Oil price drops below $50 as commodities index hits lowest in 13 years

By Heesu Lee

Photo credit: arbyreed / Foter / CC BY-NC-SA
Photo credit: arbyreed / Foter / CC BY-NC-SA

(Bloomberg) — Oil in London traded below $50 a barrel near a six-month low amid speculation that Iranian supplies will exacerbate a global surplus as demand from the U.S. to China slows.

Brent futures were little changed after falling 5.2 percent on Monday to below $50 for the first time since January. The Obama administration won support from Gulf Arab allies for its nuclear deal with Iran, which has pledged to boost production when sanctions end. U.S. refineries, which turned a record amount of crude into gasoline during July, typically slow down from August through October for maintenance.

Oil is trading in a bear market as expanding supplies and signs of slower economic growth in China fueled a rout in commodities from gold to copper. While U.S. crude stockpiles are forecast to have slid last week, they’re still about 95 million barrels above the five-year seasonal average level.

“Downside momentum continues and there’s really at this stage no sign of release from the oversupply problem, which is what’s putting pressure on prices,” Ric Spooner, a chief analyst at CMC Markets in Sydney, said by phone. “Lifting of Iran oil sanctions is highly likely to be the major new source of supply.”

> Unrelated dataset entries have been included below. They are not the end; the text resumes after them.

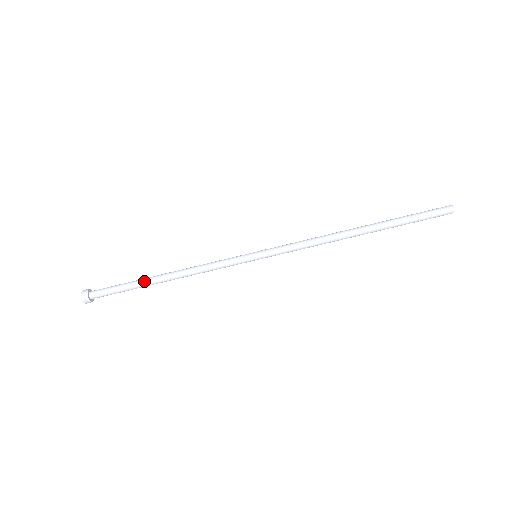
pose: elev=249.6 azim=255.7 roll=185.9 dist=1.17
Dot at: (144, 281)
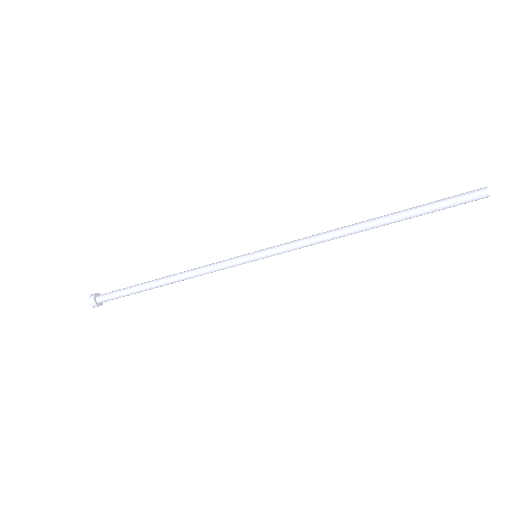
Dot at: (145, 285)
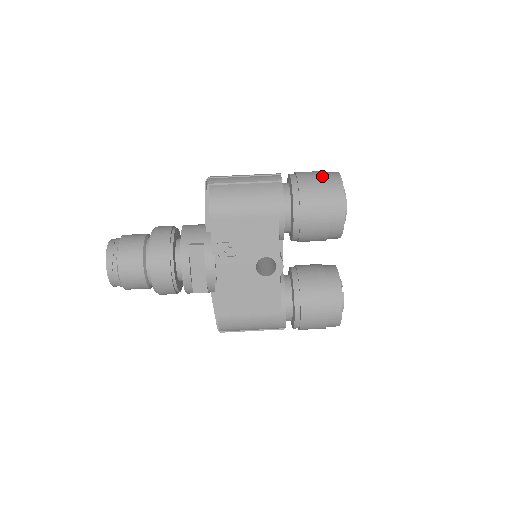
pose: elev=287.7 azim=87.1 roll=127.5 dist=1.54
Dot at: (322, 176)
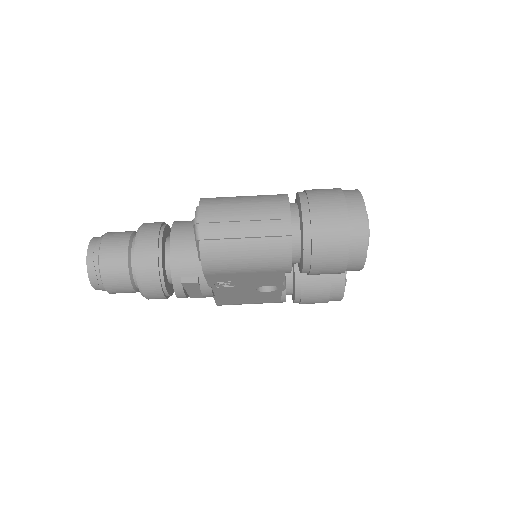
Dot at: (344, 230)
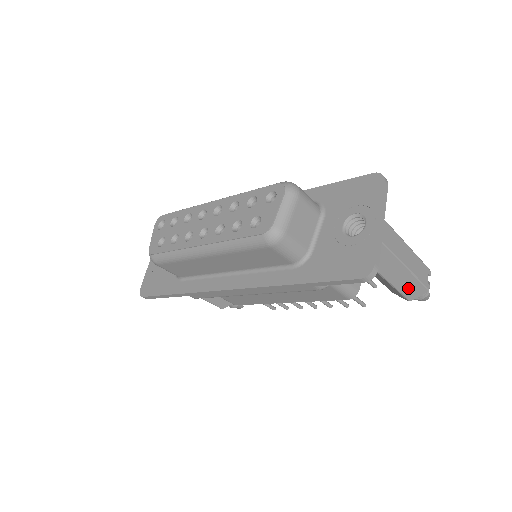
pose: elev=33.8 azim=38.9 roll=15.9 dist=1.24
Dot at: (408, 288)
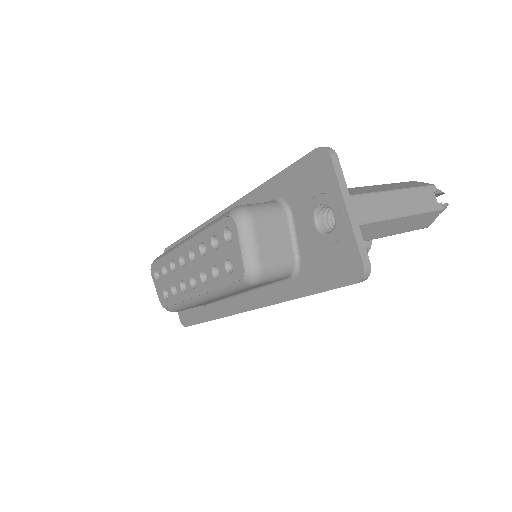
Dot at: (418, 223)
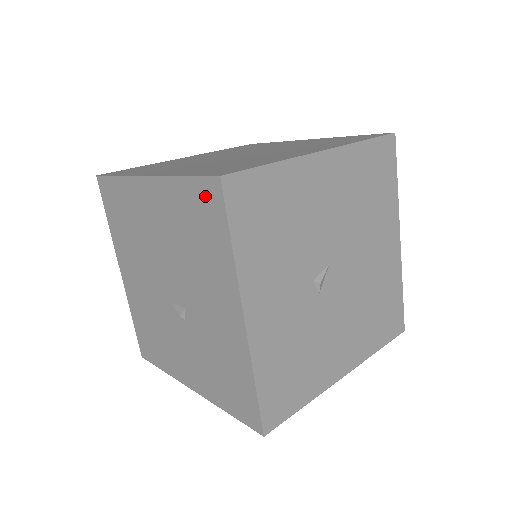
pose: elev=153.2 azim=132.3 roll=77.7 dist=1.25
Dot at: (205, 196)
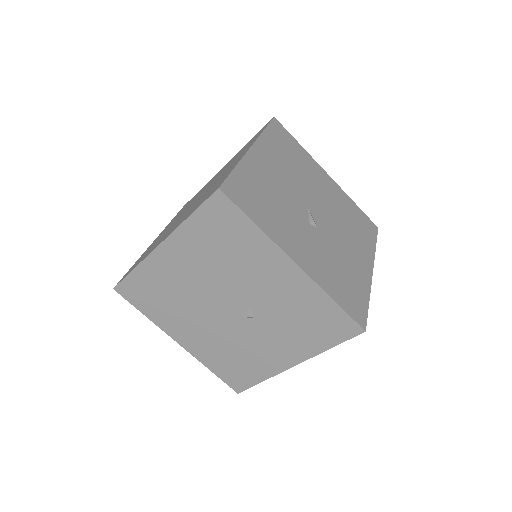
Dot at: (216, 212)
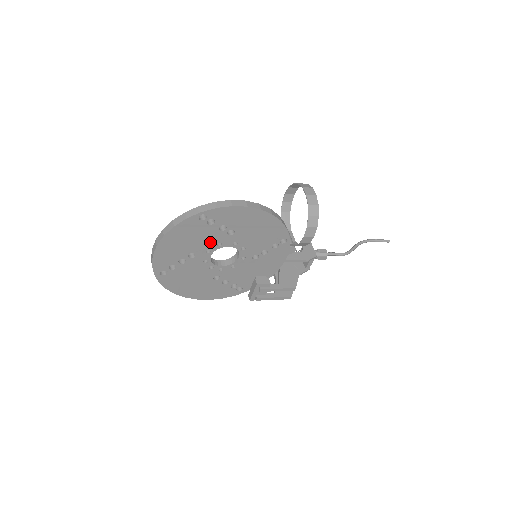
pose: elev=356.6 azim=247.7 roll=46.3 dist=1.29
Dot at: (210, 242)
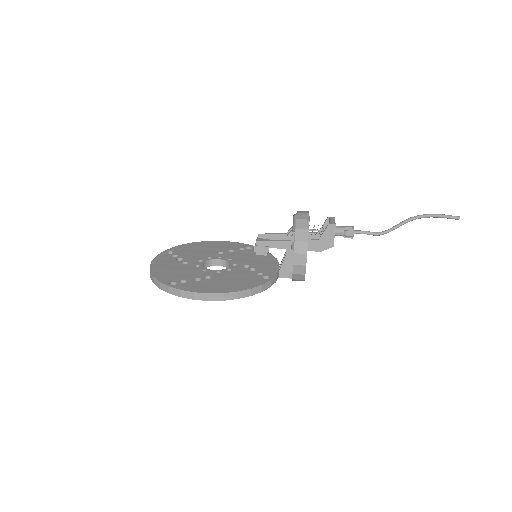
Dot at: occluded
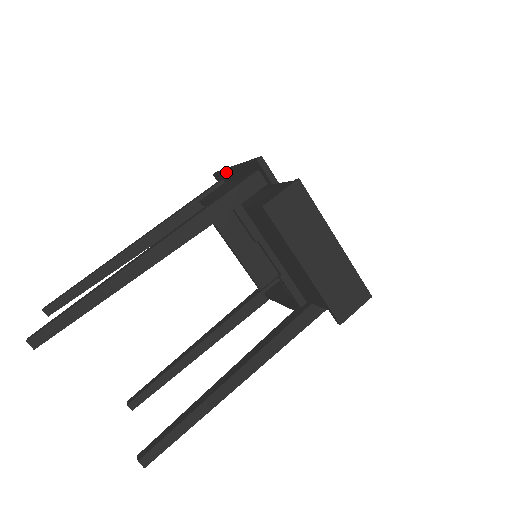
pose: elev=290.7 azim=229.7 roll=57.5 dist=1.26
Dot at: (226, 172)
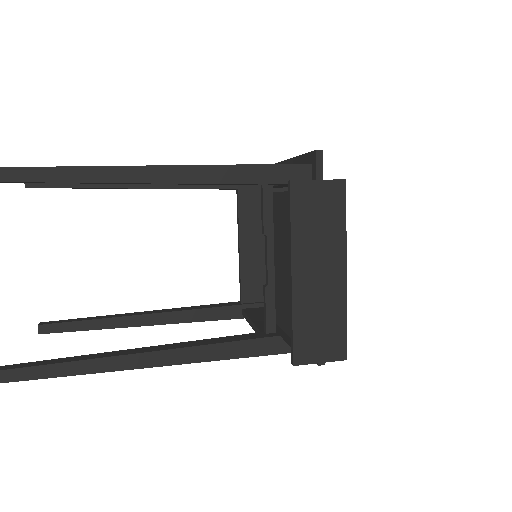
Dot at: occluded
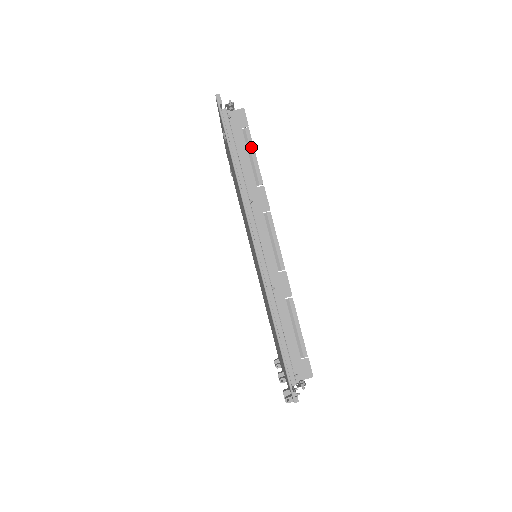
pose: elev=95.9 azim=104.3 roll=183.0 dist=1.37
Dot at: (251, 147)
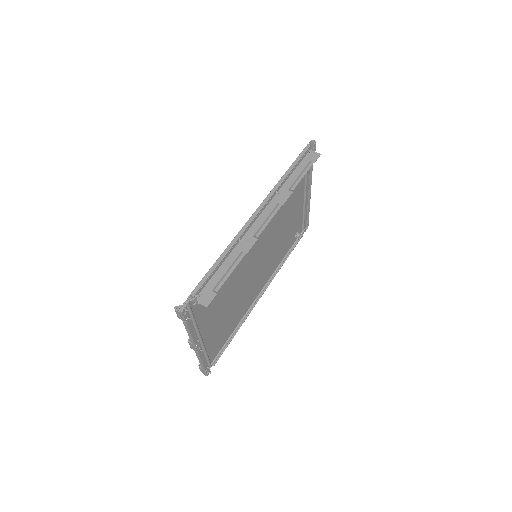
Dot at: (305, 171)
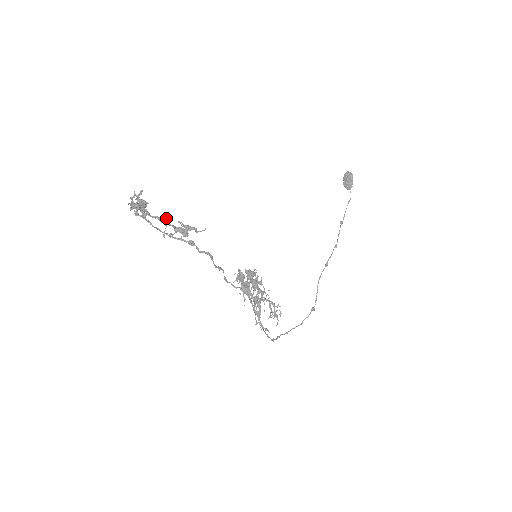
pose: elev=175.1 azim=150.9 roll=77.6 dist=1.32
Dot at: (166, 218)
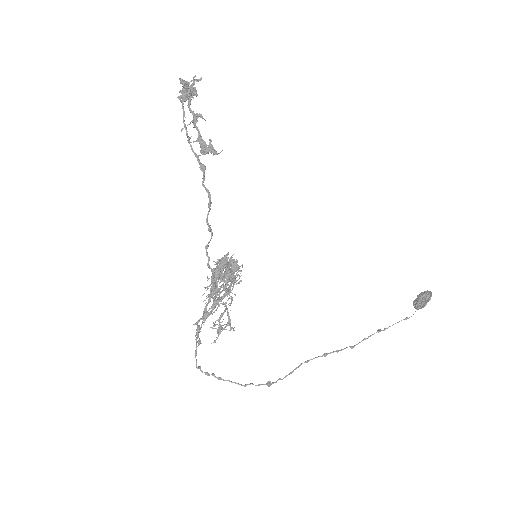
Dot at: (198, 114)
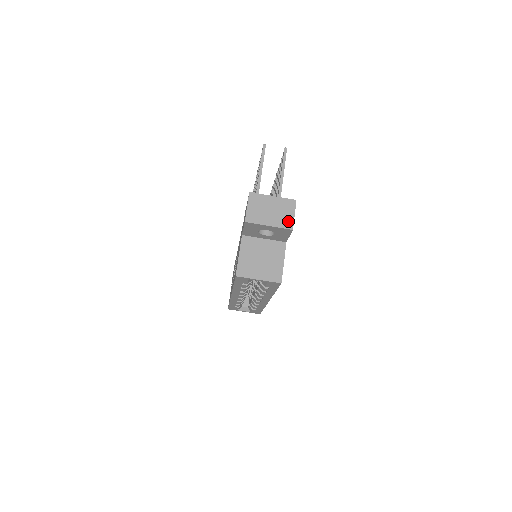
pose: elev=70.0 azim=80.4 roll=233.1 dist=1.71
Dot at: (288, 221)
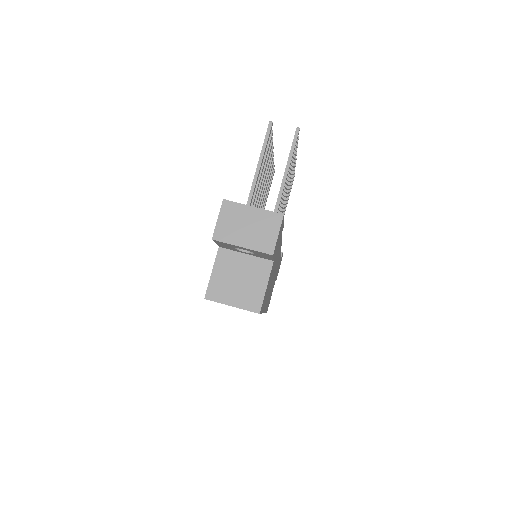
Dot at: (268, 243)
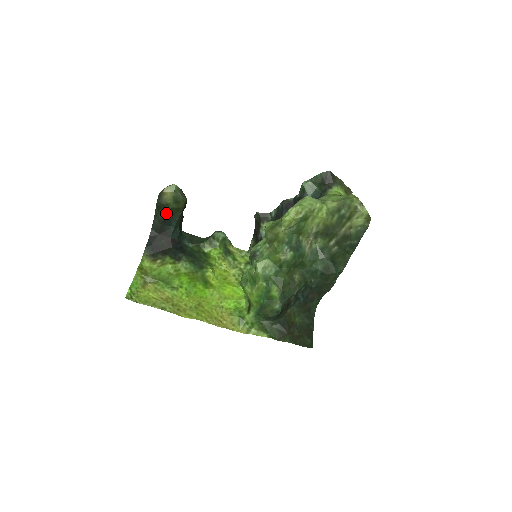
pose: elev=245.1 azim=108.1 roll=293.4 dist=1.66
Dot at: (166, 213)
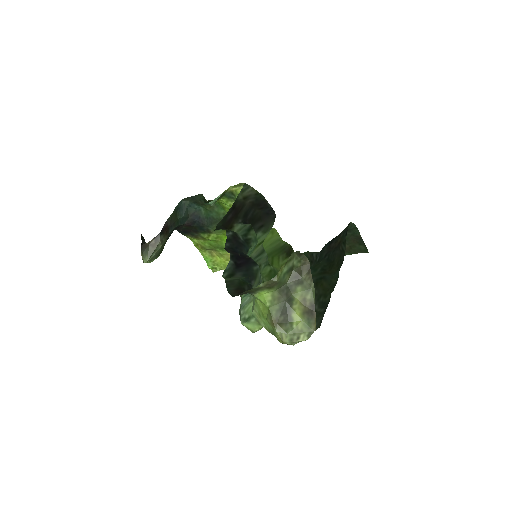
Dot at: occluded
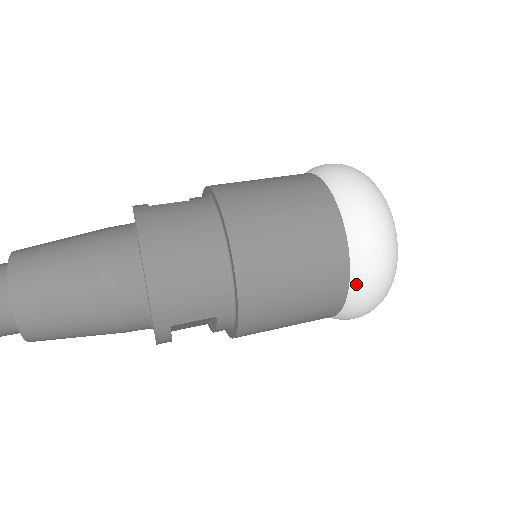
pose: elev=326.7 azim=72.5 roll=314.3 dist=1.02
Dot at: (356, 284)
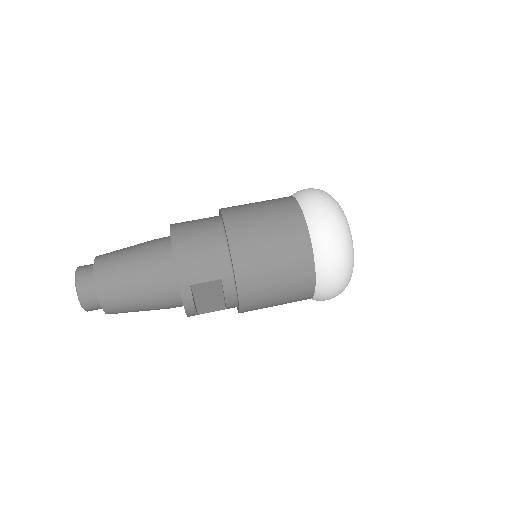
Dot at: (317, 249)
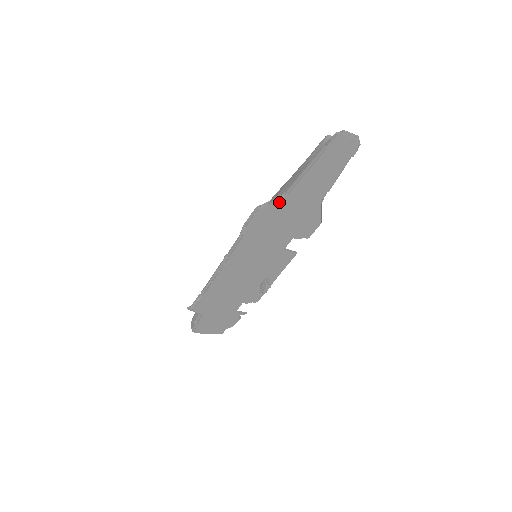
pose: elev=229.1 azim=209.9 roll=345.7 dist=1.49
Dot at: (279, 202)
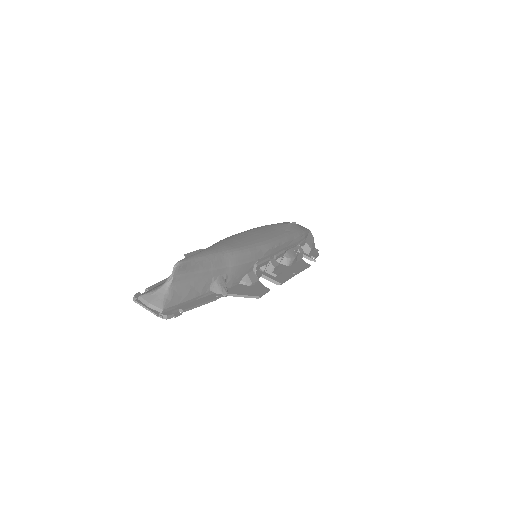
Dot at: occluded
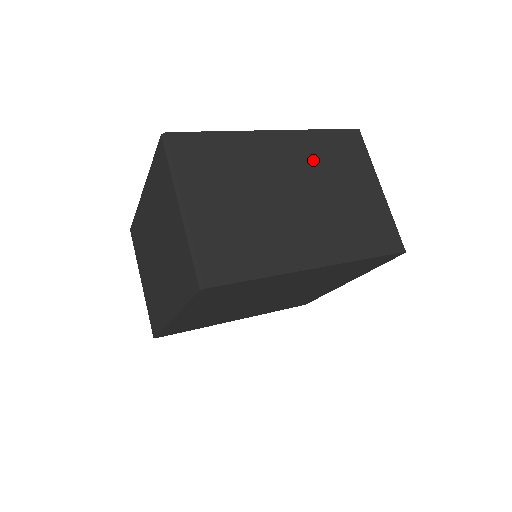
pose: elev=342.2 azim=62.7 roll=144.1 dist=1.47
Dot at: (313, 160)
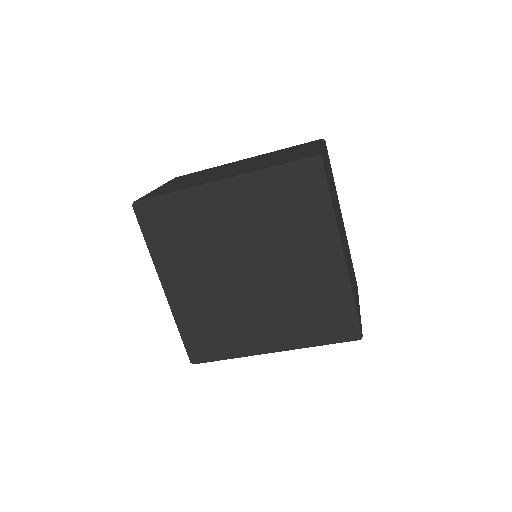
Dot at: (266, 156)
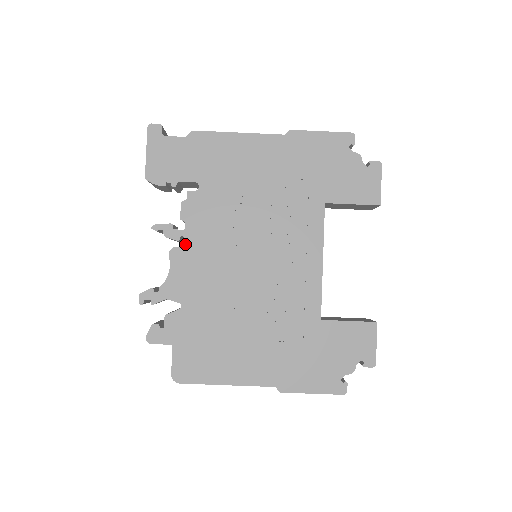
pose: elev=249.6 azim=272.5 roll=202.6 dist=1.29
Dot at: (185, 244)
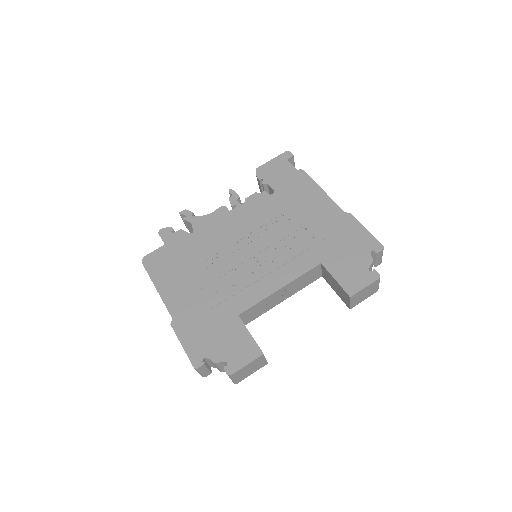
Dot at: (232, 210)
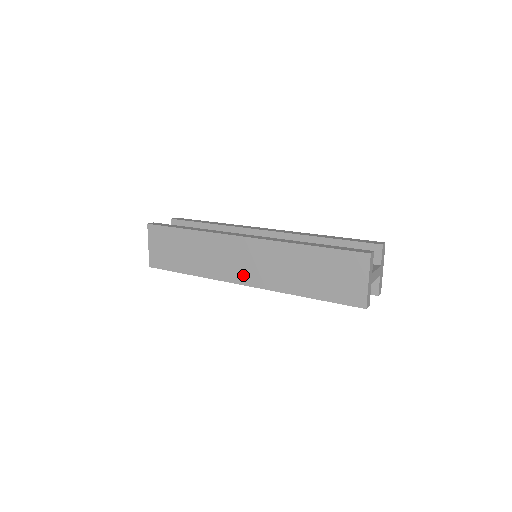
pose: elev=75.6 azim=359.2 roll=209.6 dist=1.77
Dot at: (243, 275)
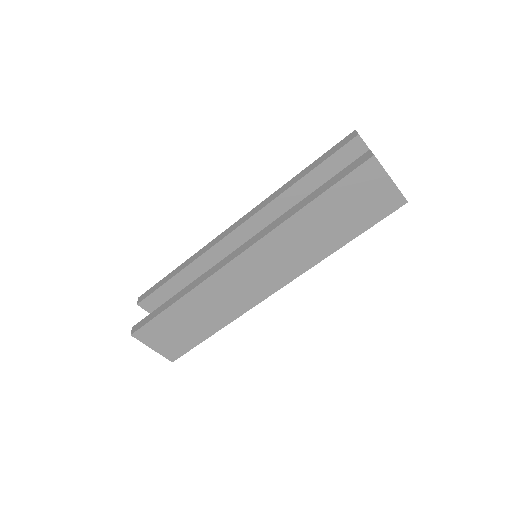
Dot at: (269, 284)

Brent for September settlement was at $49.87 a barrel on the London-based ICE Futures Europe exchange, up 35 cents, at 10:46 a.m. Singapore time.

Iran can boost oil production by 500,000 barrels a day within a week after international curbs are lifted and by 1 million a day a month following that, the state-run Islamic Republic News Agency reported, citing Oil Minister Bijan Namdar Zanganeh. It pumped 2.85 million a day last month, compared with 3.6 million at the end of 2011, data compiled by Bloomberg showed.

The Bloomberg Commodity Index of 22 raw materials lost about 11 percent in July to the lowest since February 2002.